Sang Jin Lee, assistant professor of Medicine at Wake Forest, and his colleagues implanted small bits of biomaterial scaffolds into the legs of rats and mice. When they embedded these scaffolds with proteins that mobilize muscle stem cells (like insulin-like growth factor-1 or IGF-1), the stem cells migrated from the muscles to the bioscaffolds and formed muscle tissue.
“Working to leverage the body’s own regenerative properties, we designed a muscle-specific scaffolding system that can actively participate in functional tissue regeneration,” said Lee. “This is a proof-of-concept study that we hope can one day be applied to human patients.”

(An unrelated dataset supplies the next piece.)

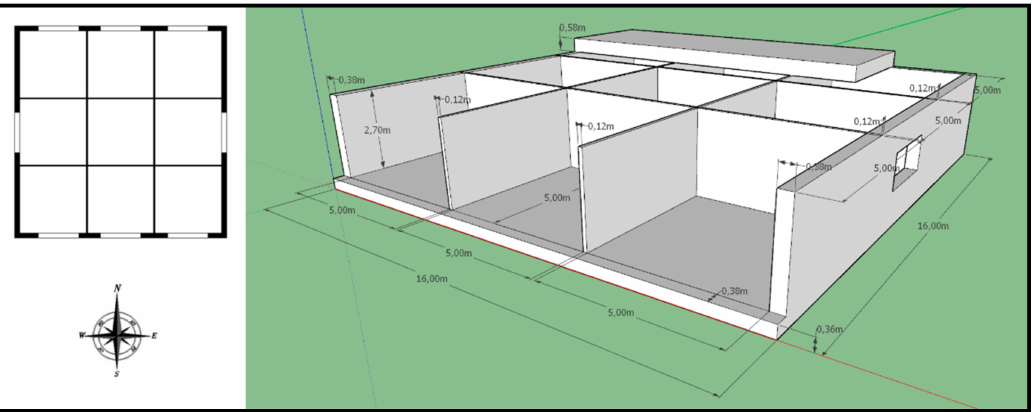
Figure 2. Case study representation.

If patients have large sections of muscle removed because of infections, tumors or accidents, muscle grafts from other parts of the body are typically used to restore at least some of the missing muscle. Several laboratories are trying the grow muscle in the laboratory from muscle biopsies that can be then transplanted back into the patient. Growing muscle on scaffolds fashioned from biomaterials have also proven successful.
Lee’s technique overcomes some of the short-comings of these aforementioned procedures. As Lee put it, “Our aim was to bypass the challenges of both of these techniques and to demonstrate the mobilization of muscle cells to a target-specific site for muscle regeneration.”

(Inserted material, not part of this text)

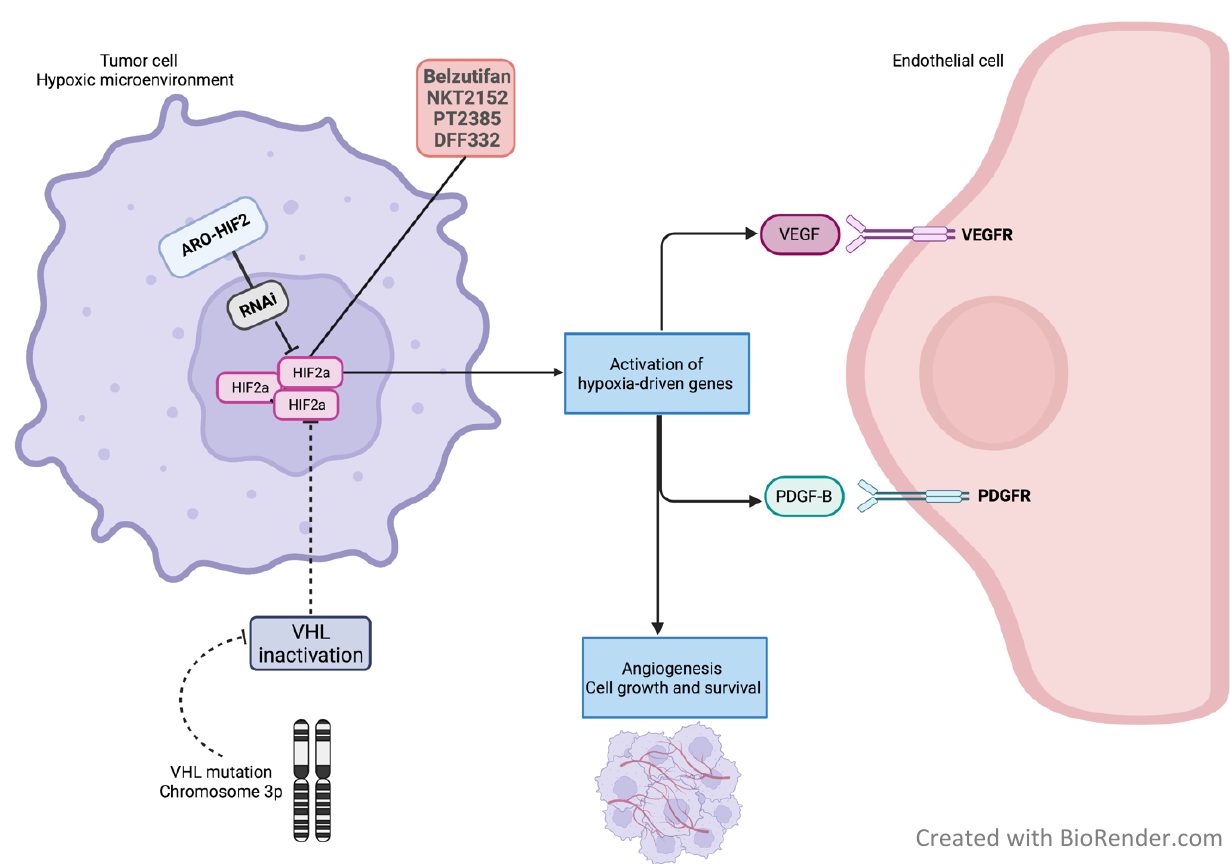
Figure 1. Mechanism of action of HIF2α inhibitors in RCC.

Most tissues in our bodies contain a resident stem cell population that serves to regenerate the tissue as needed. Lee and his colleagues wanted to determine if these resident stem cells could be coaxed to move from the tissue or origin, muscle in this case, and embeds themselves in an implanted scaffold.
In their first experiments, Lee and his team implanted scaffolds into the leg muscles of rats. After retrieving them several weeks later, it was clear that the muscle stem cell population (muscle satellite cells) not only migrated into the scaffold, but other stem cell populations had also taken up residence in the scaffolds. These scaffolds were also contained an interspersed network of blood vessels only 4 weeks aster transplantation.
In their next experiments, Lee and others laced the scaffolds with different cocktails of proteins to boost the stem cell recruitment properties of the implanted scaffolds. The protein that showed the most robust stem cell recruitment ability was IGF-1. In fact, IGF-1-laced scaffolds had four times the number of cells as plain scaffolds and increased formation of muscle fibers.
“The protein [IGF-1] effectively promoted cell recruitment and accelerated muscle regeneration,” said Lee.
For their next project, Lee would like to test the ability of his scaffolds to promote muscle regeneration in larger laboratory animals.